*Work instruction*
Below are some records. Print exactly the lines between the one holding "right shoulder: (390, 1170)" and the one holding "left back paw: (441, 1258)", inclusive, and nothing else.

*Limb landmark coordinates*
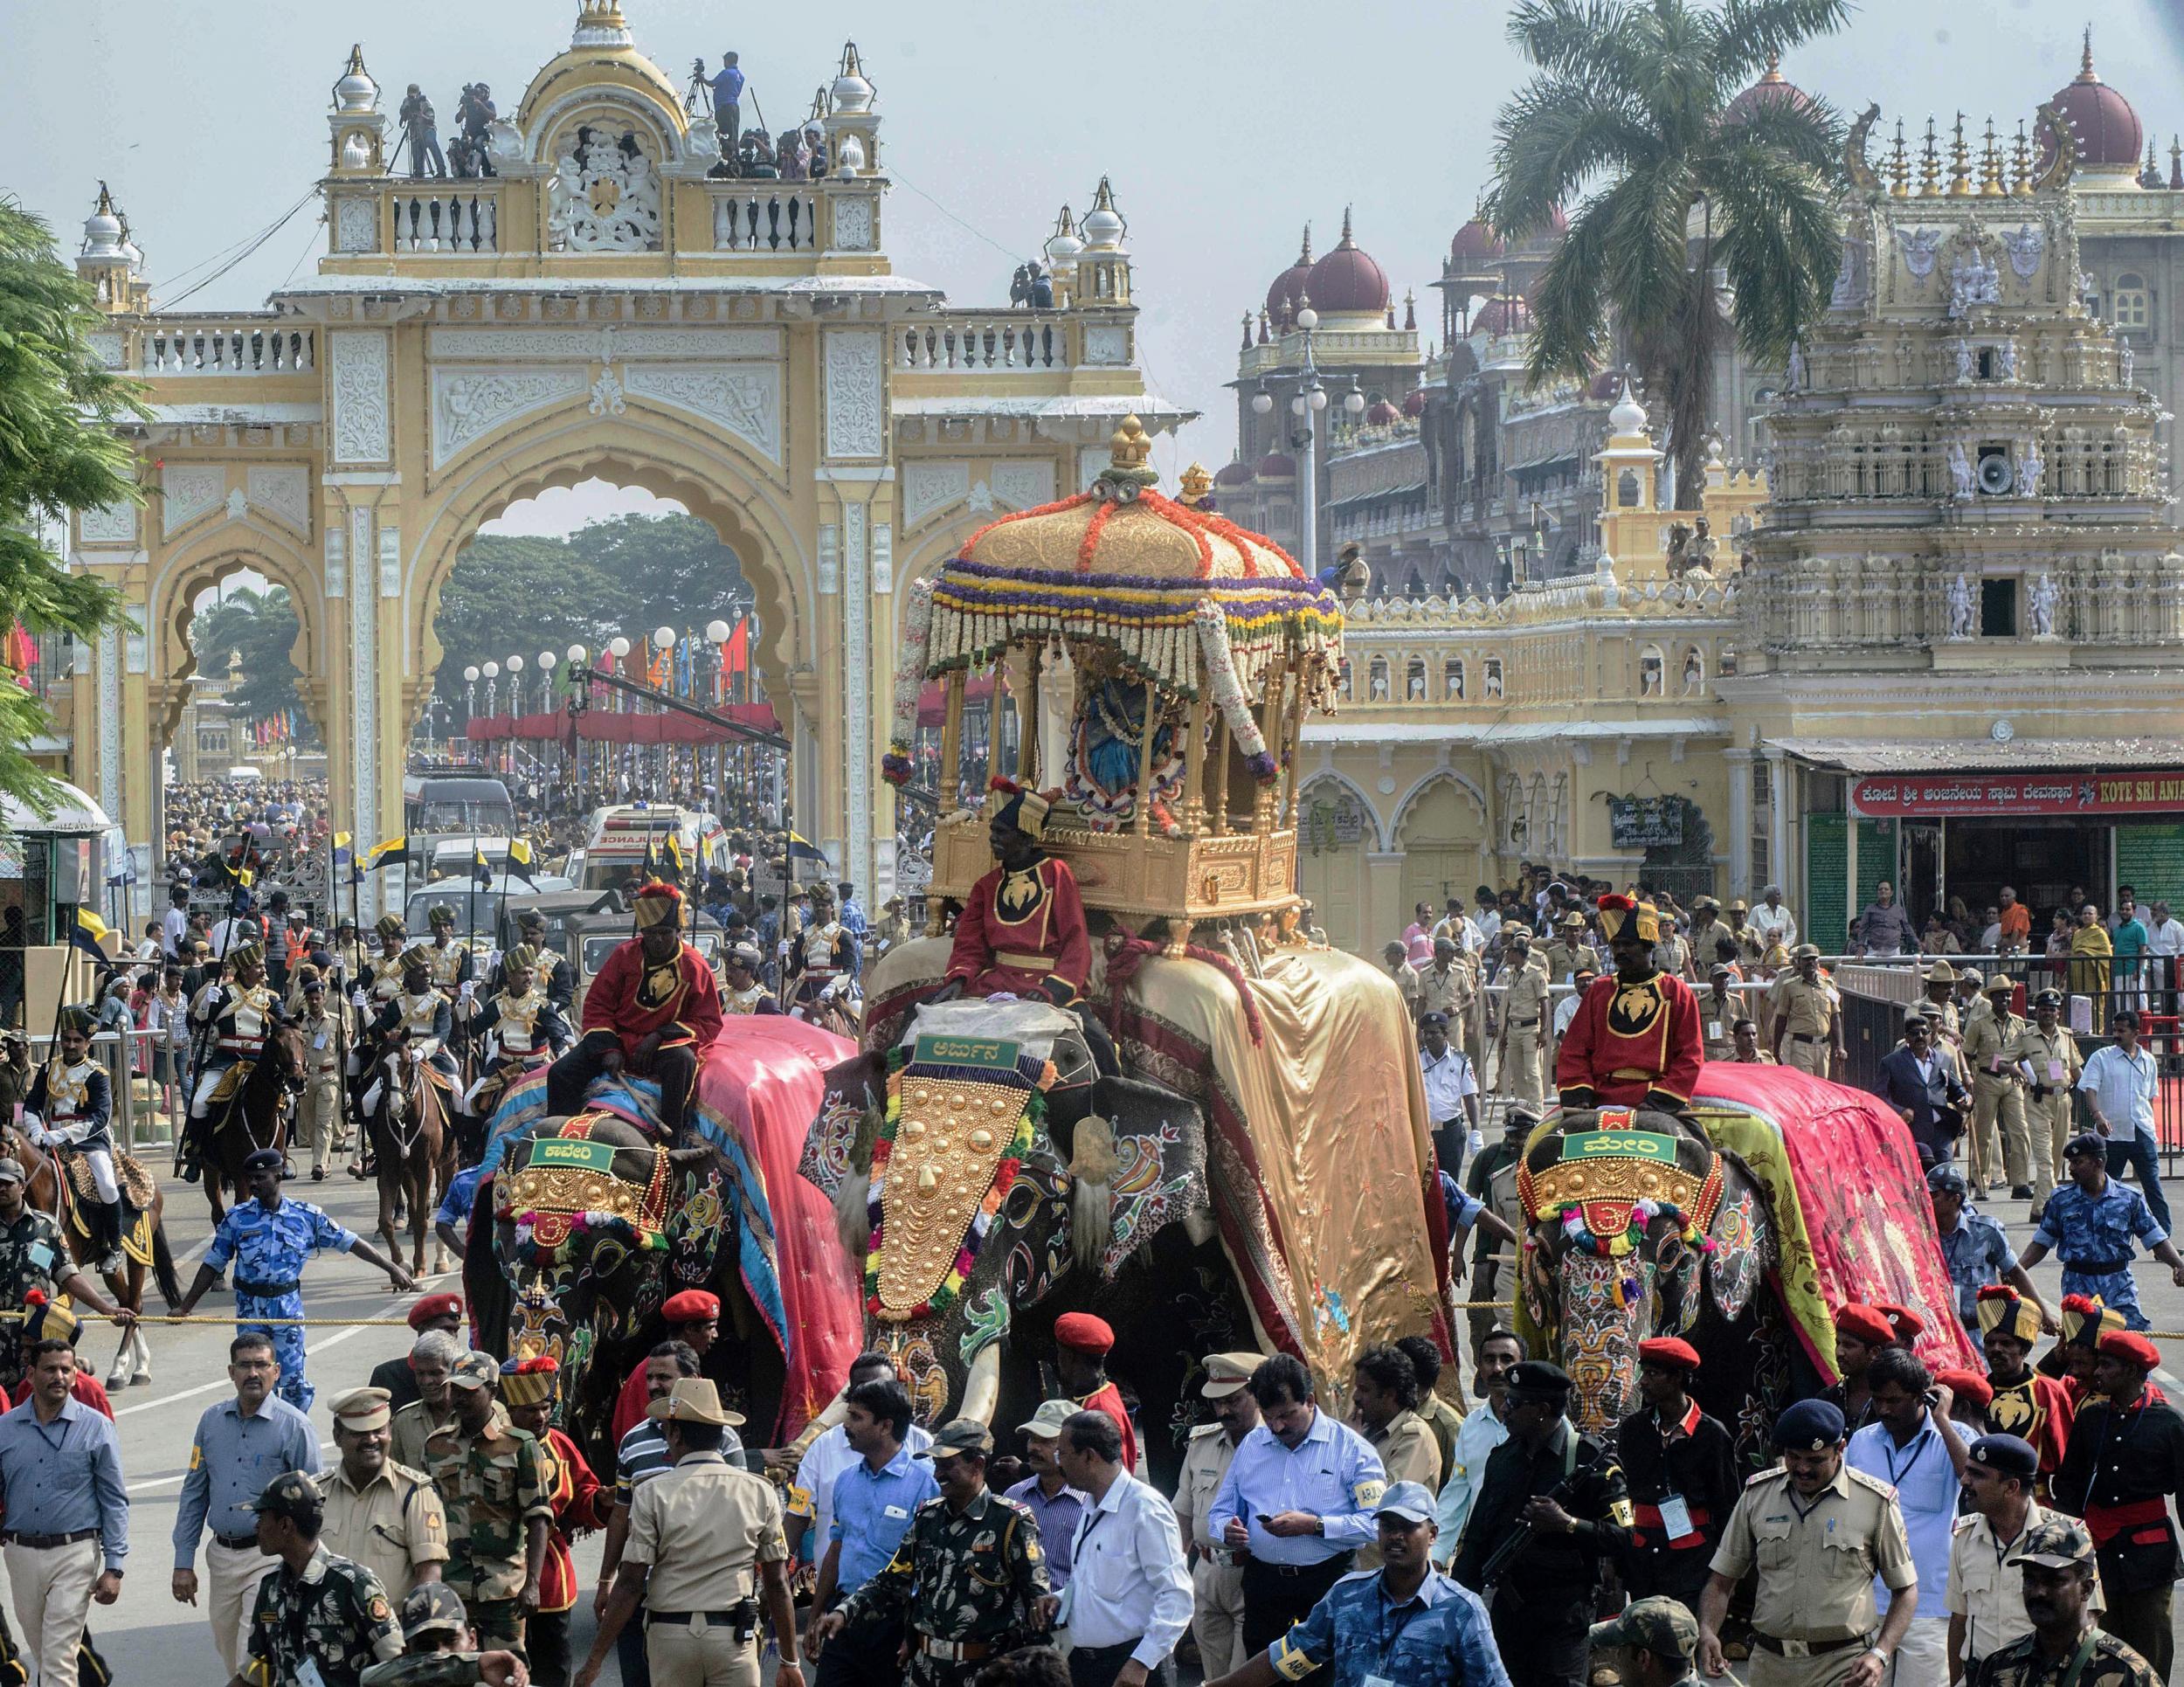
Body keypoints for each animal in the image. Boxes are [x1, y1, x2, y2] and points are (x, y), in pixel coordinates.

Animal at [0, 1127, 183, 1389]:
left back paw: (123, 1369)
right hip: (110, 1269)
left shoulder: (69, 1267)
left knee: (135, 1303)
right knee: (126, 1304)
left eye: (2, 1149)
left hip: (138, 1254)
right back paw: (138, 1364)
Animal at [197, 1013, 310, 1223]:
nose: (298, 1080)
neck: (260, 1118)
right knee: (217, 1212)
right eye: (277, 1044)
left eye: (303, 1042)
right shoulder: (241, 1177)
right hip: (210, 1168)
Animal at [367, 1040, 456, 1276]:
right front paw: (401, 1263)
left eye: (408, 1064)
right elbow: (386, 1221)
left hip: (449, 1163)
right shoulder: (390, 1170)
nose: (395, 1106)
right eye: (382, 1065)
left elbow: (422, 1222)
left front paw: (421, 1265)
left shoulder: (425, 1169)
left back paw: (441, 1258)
==
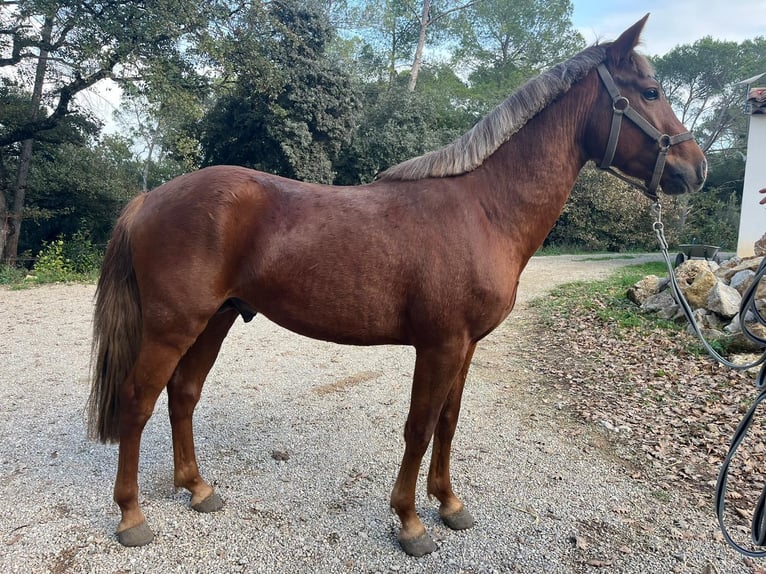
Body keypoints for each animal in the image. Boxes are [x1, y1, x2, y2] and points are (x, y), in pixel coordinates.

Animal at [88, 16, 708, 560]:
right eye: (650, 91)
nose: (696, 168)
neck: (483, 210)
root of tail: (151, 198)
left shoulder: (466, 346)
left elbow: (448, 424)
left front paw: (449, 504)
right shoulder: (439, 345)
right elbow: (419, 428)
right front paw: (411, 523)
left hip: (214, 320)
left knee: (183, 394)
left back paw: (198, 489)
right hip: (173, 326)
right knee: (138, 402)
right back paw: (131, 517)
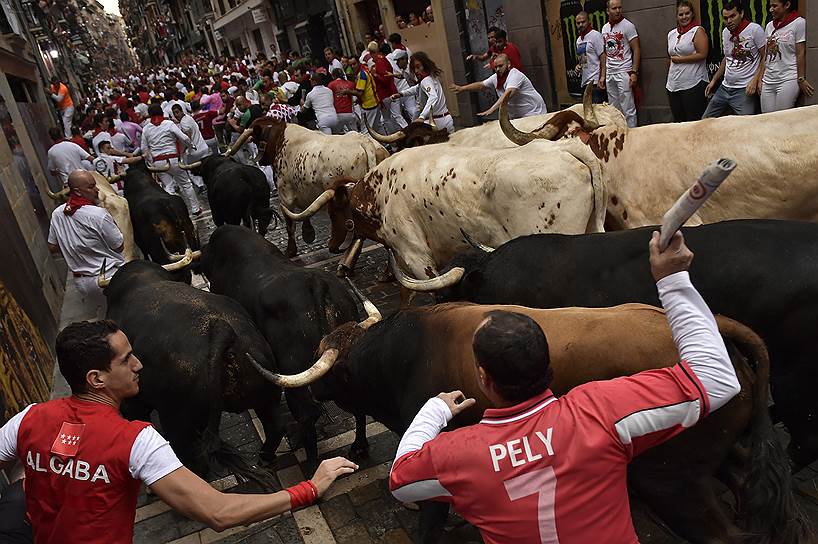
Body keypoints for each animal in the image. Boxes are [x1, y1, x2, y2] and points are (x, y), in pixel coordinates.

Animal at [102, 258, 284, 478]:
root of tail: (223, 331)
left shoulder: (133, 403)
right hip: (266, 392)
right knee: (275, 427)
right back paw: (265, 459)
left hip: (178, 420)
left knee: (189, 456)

*Result*
right shoulder: (390, 1170)
nose: (395, 1106)
right eye: (382, 1065)
left elbow: (422, 1222)
left front paw: (421, 1265)
left shoulder: (425, 1169)
left back paw: (441, 1258)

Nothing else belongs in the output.